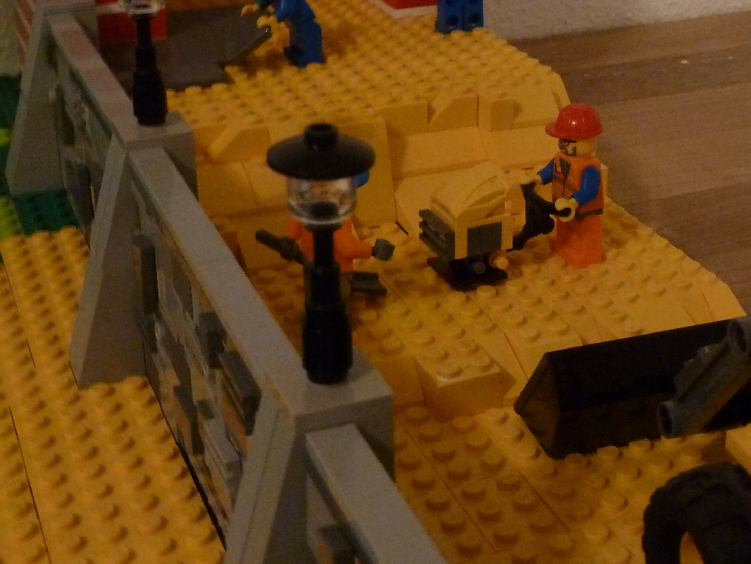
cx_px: 501
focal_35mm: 62
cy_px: 137
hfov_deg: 31.0
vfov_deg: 23.4
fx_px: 1345
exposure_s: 1/4
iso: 400
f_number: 3.5
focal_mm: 5.3
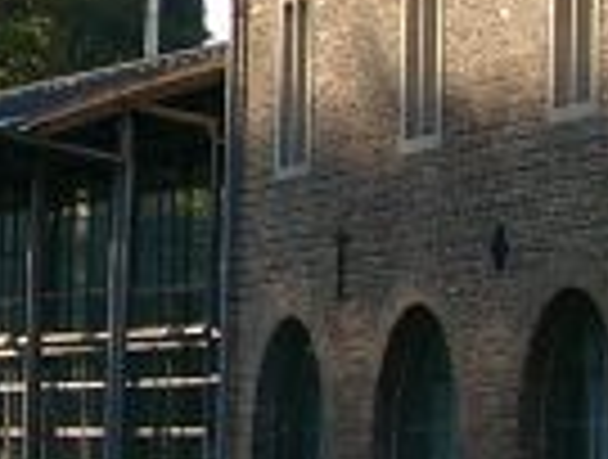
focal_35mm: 266
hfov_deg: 7.4
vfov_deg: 5.6
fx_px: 4685
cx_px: -59
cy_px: -234
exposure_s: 1/304
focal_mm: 9.29
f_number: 4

-----

**WORK ITEM**
Print the entries above exactly, leaving pictures out.

**TASK ANSWER**
cx_px: 501
focal_35mm: 62
cy_px: 137
hfov_deg: 31.0
vfov_deg: 23.4
fx_px: 1345
exposure_s: 1/4
iso: 400
f_number: 3.5
focal_mm: 5.3
focal_35mm: 266
hfov_deg: 7.4
vfov_deg: 5.6
fx_px: 4685
cx_px: -59
cy_px: -234
exposure_s: 1/304
focal_mm: 9.29
f_number: 4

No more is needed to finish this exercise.